Yuuna〜風俗嬢の恋 vol.3〜<第17話>
<第17話>
無駄な抵抗とわかって何度もセンター問い合わせをした。いくら繰り返しても当然のように、『新着メールはありません』。
そんなことをやっているとプレイを終えたゆかさんが休憩室に入ってきて、携帯と睨めっこしているあたしをいたずらっぽい目で見た。
「彼氏?」
「え、あ、はい」
「へぇ、やっぱり。さっきね、まゆみさんと話してたんだ。やよい、絶対男出来たよねえって」
「……わかりますか?」
「そりゃもう、わかりやすいぐらい」
笑いながら、ゆかさんの顔をまっすぐ見れない。
もともと、あんまりお店の他の女の子たちとは関わらないようにしてきたけど、みんなはそうじゃなかった。いくらあたしが距離を取ろうとしてもあたしの知らないところであたしに興味を持ち、噂話までしている。そのことがどうにも、たまらなかった。

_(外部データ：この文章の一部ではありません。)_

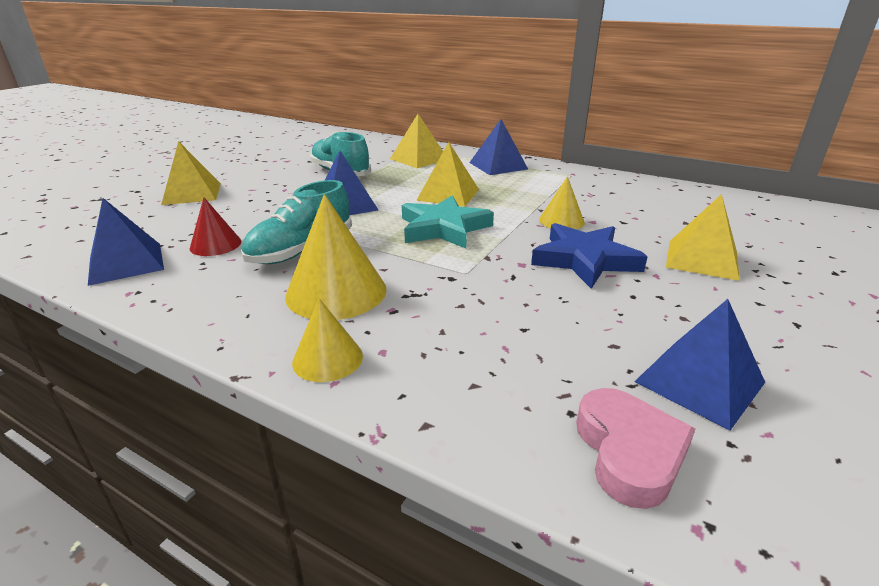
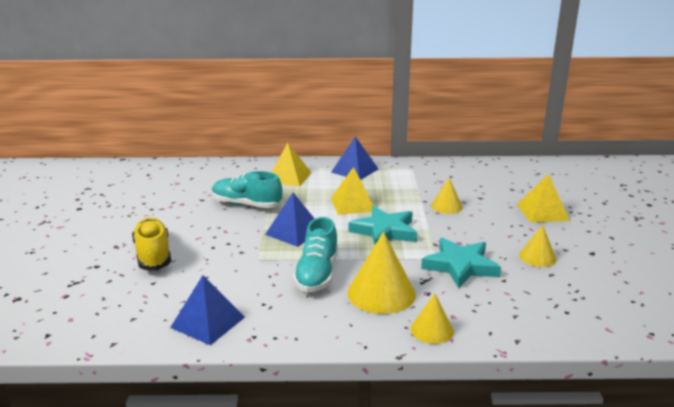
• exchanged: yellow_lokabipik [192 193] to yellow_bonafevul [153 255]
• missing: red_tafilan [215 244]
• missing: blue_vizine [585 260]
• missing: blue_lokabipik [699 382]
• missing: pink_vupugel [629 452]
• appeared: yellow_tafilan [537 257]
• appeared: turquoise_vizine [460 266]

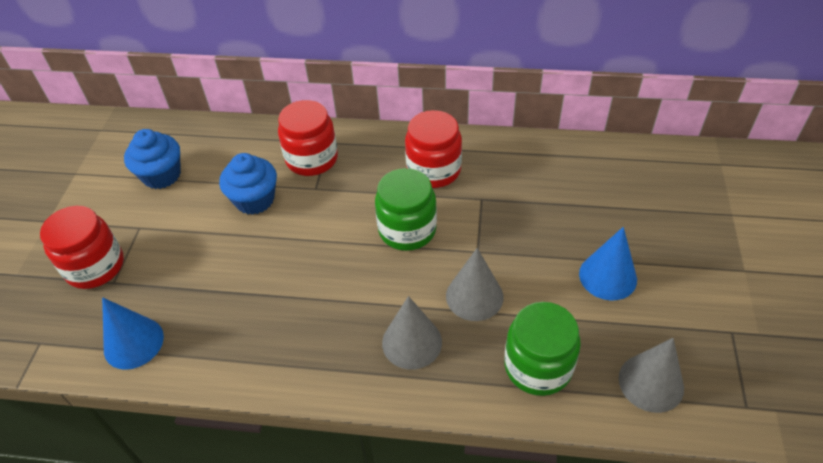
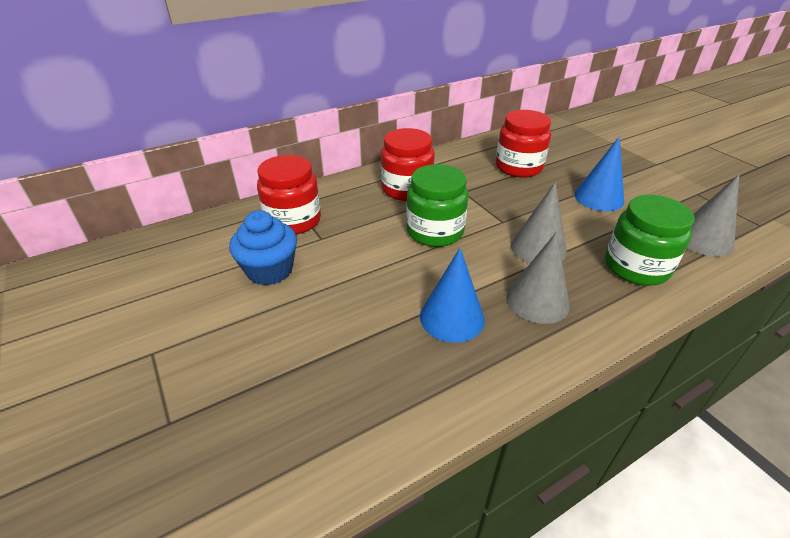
• missing: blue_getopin [161 175]
• relocated: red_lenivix [95 266] to [518 167]
• relocated: blue_tafilan [133 343] to [452 317]

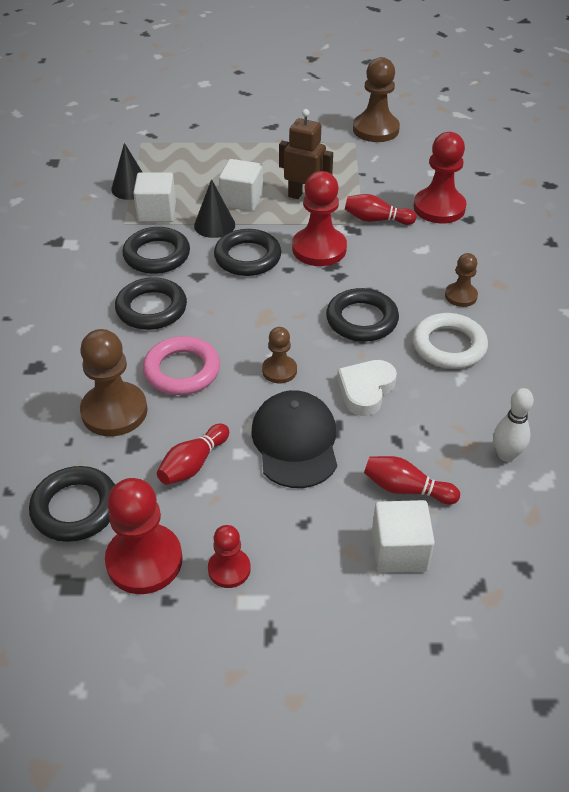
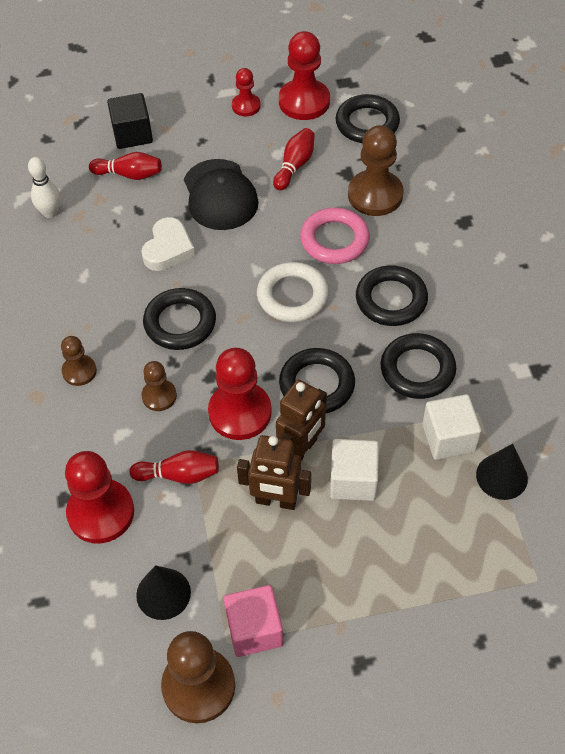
• relocated: black_tafilan [214 225] to [163 593]
• relocated: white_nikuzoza [449 346] to [292 296]
• relocated: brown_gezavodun [279 370] to [159 396]
• colour: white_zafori [399 551] to black_zafori [132 134]
• appeared: brown_pipenux [301 450]
• appeared: pink_zafori [254 629]

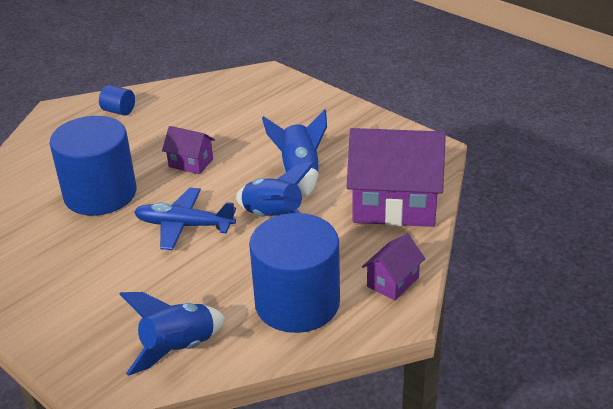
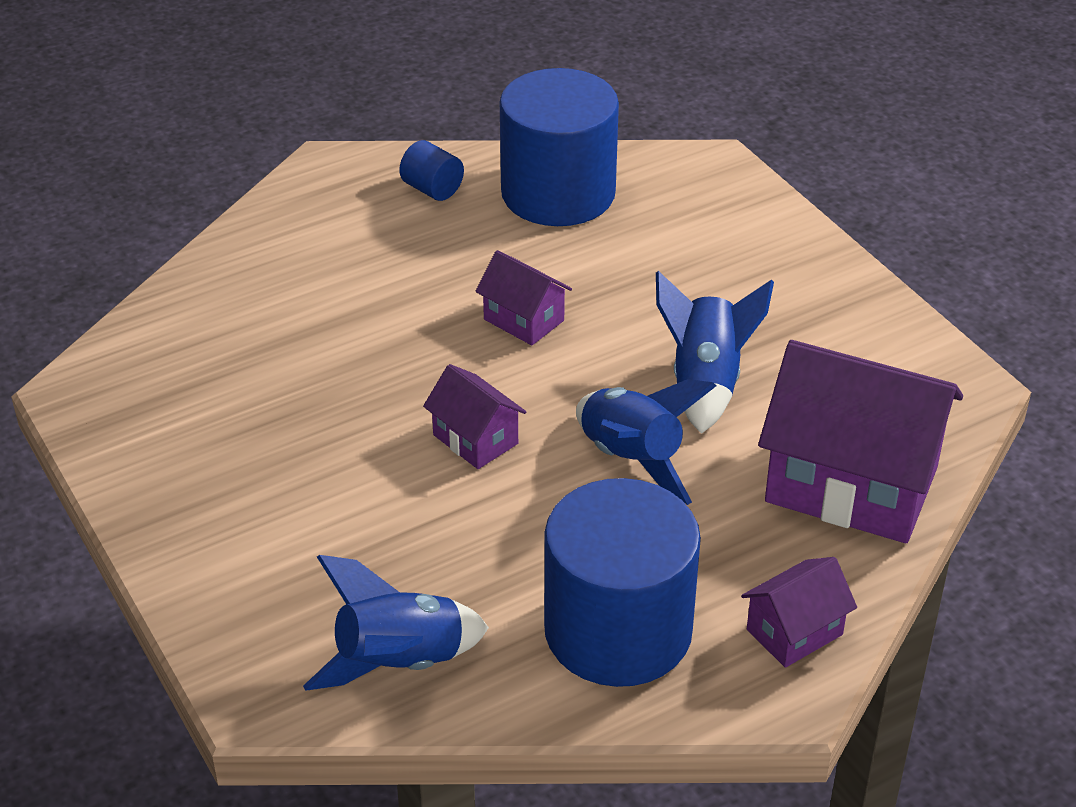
• relocated: blue_pidupirun [100 194] to [558 193]
• exchanged: blue_potama [184 226] to purple_ronobon [475 439]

「でも気をつけなよー。やよい、遊ばれやすそうだもんね」
遊ばれやすそう。その言葉がナイフになって胸をえぐる。一般論でもうすぐ終わると言われ、次は遊ばれやすそうと言われる。
他人の言葉だと言ってしまえばそれまでだけど、他人の言葉ほど客観的なものもない。
「浮気とか、気をつけたほうがいいよ。されたらもう悲惨なんだから!」
「ゆかさん、浮気されたことあるんですか」
「あるっていうか、現在進行形だよ」
苦笑いしながらゆかさんは財布片手に休憩室を出て行く。自販機にタバコを買いに行くんだろう。
もうすぐ終わる、遊ばれやすそう。もうすぐ終わる、遊ばれやすそう。もうすぐ終わる、遊ばれやすそう……
首を振っても耳をふさいでも、その言葉はどこまでもあたしを追いかけてきた。身体の真ん中がぐんぐん冷えていく。
見た目をちょっと変えたくらいで、自信がついたわけじゃない。ついたとしてもそれは、風が吹けば飛ぶような、おそろしくもろいものだった。